* The problem:
Under this line are the records; write out word for word the part that begins at the line containing "21: (863, 653)" and ends at the line containing "38: (888, 775)", and no more.

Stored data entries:
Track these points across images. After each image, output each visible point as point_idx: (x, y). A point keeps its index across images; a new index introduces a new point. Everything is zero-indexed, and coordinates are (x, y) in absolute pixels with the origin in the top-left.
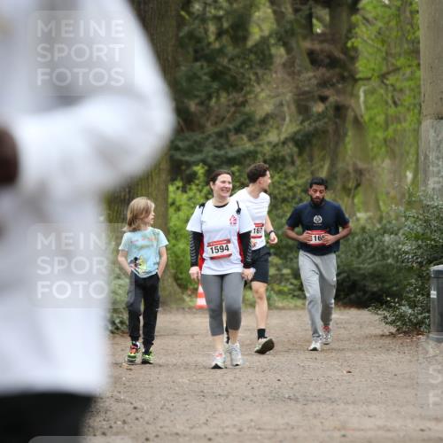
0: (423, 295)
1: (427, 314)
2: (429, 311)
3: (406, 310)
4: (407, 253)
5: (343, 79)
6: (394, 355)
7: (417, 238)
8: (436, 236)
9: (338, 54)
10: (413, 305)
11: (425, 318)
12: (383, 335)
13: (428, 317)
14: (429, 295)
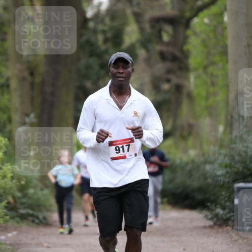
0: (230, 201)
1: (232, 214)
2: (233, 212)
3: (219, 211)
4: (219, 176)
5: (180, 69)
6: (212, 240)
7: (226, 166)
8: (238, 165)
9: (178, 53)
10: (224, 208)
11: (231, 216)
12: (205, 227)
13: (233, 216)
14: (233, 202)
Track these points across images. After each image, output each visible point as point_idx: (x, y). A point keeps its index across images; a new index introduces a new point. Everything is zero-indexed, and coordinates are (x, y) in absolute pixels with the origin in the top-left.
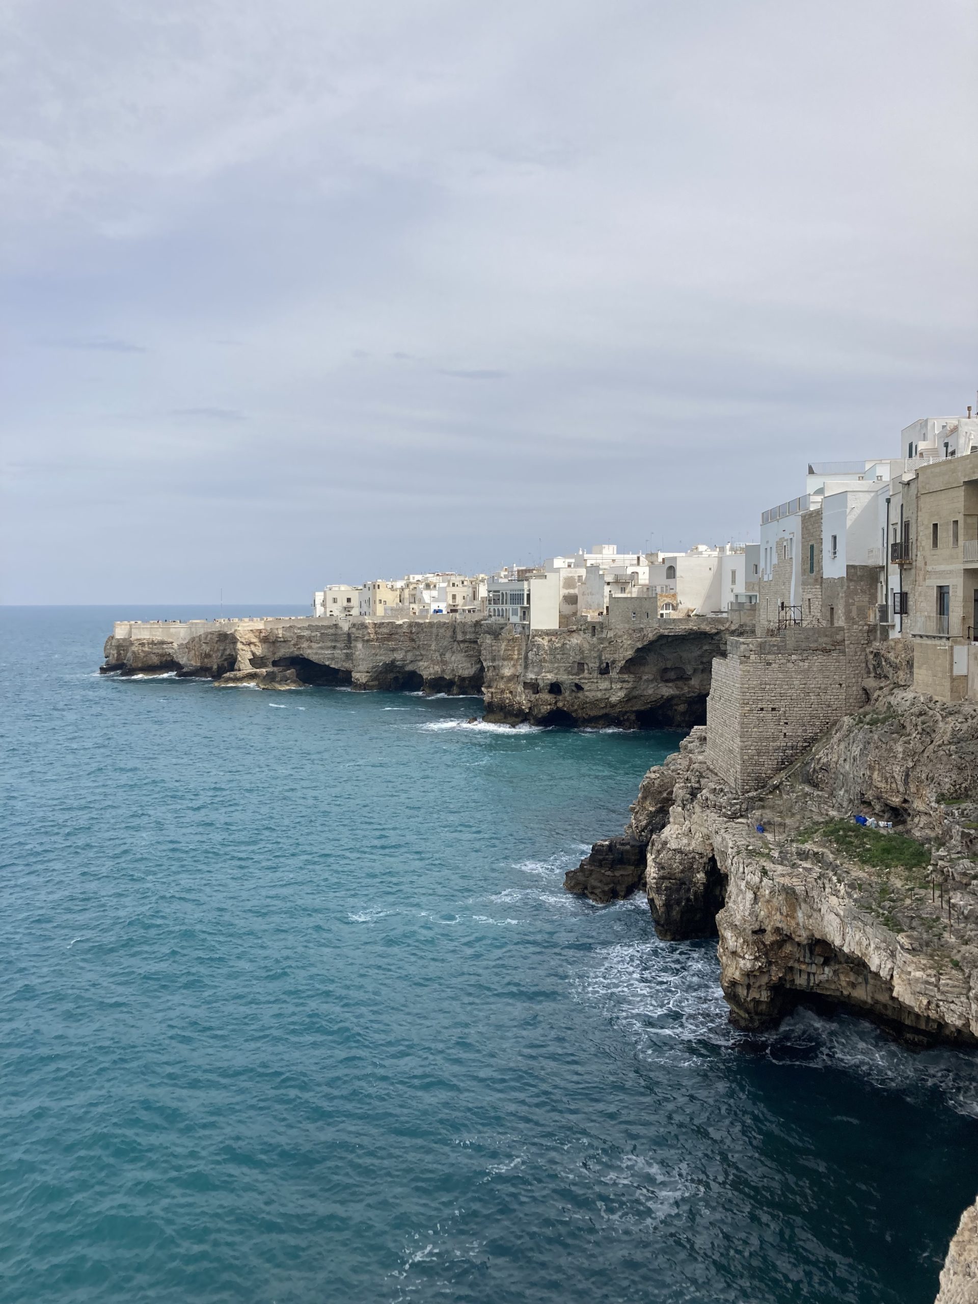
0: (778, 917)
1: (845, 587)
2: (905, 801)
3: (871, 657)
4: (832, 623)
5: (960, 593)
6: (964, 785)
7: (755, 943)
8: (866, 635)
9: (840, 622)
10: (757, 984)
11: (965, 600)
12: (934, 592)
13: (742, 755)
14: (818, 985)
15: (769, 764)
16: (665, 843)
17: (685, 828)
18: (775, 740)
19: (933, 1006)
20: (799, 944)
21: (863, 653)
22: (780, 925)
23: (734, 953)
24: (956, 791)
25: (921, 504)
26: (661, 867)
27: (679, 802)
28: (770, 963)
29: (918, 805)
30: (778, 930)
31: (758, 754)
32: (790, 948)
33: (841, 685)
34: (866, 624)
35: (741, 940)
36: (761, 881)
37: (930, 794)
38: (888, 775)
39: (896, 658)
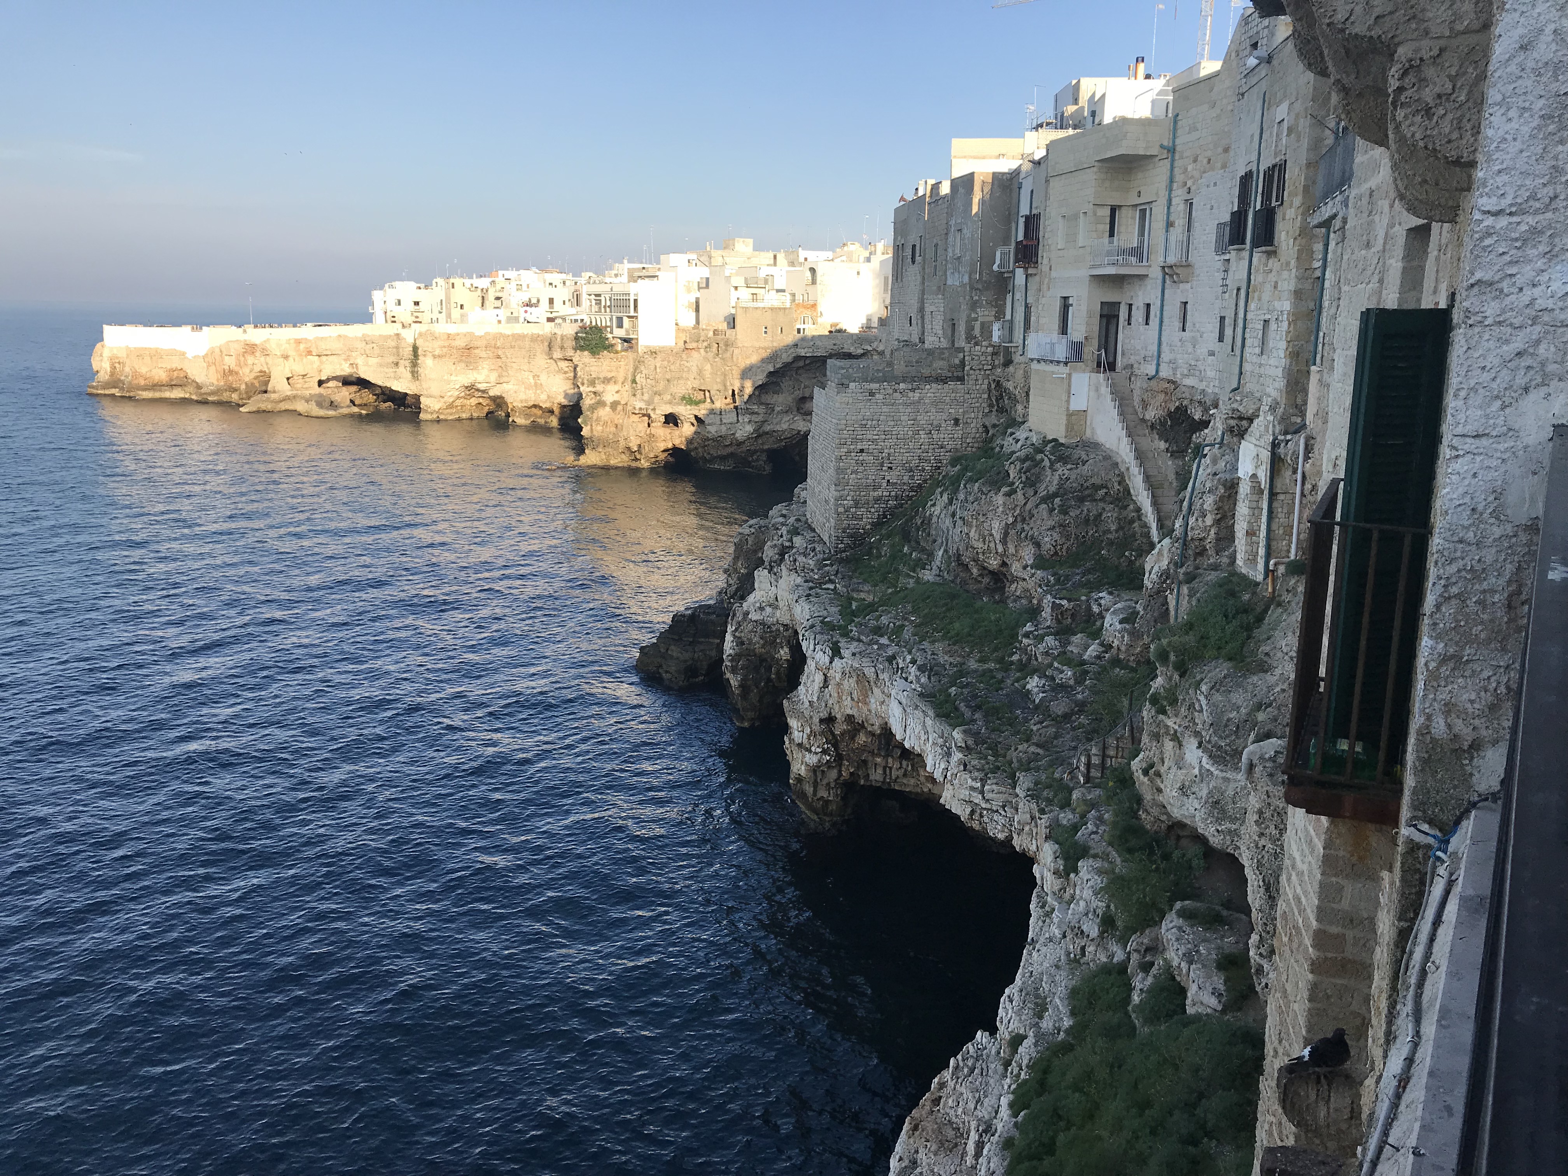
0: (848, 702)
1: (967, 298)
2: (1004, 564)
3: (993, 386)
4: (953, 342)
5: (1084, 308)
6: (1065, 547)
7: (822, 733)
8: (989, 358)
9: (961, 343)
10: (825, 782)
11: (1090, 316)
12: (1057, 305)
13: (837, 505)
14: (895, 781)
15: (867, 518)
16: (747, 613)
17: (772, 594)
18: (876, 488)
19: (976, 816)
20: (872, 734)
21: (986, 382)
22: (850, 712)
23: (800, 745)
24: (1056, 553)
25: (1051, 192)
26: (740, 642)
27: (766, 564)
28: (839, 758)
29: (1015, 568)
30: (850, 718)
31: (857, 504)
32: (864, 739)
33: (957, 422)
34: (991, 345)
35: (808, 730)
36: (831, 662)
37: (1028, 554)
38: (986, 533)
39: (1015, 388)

--

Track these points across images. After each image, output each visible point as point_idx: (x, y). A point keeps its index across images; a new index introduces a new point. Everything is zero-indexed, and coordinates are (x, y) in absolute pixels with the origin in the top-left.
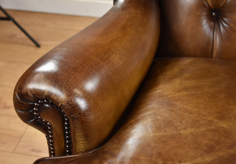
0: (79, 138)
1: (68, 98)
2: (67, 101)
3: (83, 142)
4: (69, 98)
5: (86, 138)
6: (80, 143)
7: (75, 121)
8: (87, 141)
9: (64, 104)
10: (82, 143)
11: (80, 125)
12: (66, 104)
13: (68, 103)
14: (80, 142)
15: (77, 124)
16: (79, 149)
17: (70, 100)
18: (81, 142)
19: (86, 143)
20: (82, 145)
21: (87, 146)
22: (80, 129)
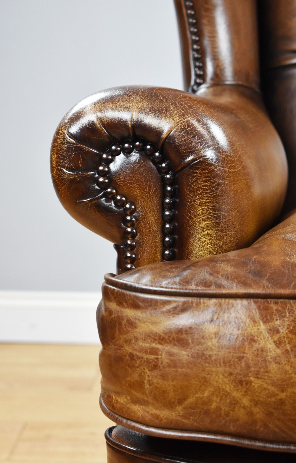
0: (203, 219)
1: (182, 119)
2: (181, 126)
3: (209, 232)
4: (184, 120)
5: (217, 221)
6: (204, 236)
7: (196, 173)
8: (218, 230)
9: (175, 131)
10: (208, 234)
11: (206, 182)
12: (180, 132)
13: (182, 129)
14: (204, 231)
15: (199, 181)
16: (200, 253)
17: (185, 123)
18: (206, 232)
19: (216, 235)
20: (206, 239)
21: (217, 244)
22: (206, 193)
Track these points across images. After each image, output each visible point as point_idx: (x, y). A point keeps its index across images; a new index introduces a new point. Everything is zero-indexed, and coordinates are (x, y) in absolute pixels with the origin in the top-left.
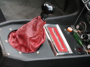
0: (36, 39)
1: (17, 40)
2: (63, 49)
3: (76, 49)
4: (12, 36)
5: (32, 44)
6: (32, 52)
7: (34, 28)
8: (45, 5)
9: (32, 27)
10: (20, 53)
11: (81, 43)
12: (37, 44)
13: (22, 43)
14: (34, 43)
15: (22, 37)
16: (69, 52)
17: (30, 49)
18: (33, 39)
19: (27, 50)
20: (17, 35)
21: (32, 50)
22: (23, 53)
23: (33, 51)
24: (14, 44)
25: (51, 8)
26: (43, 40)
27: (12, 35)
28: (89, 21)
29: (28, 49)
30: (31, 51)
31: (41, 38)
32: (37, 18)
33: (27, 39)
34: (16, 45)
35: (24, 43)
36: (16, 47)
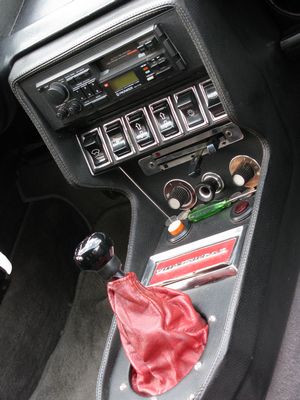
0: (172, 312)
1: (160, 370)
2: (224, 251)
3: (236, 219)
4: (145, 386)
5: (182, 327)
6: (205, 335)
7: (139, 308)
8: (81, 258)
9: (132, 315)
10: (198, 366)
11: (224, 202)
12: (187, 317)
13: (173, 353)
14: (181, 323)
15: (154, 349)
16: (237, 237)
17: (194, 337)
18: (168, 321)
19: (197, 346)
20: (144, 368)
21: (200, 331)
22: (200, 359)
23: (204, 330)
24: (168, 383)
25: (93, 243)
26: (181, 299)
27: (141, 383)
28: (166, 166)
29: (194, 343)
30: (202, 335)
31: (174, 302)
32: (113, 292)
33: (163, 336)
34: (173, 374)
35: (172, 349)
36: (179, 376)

* Written solution:
21: (863, 653)
22: (780, 925)
23: (734, 953)
24: (956, 791)
25: (921, 504)
26: (661, 867)
27: (679, 802)
28: (770, 963)
29: (918, 805)
30: (778, 930)
31: (758, 754)
32: (790, 948)
33: (841, 685)
34: (866, 624)
35: (741, 940)
36: (761, 881)
37: (930, 794)
38: (888, 775)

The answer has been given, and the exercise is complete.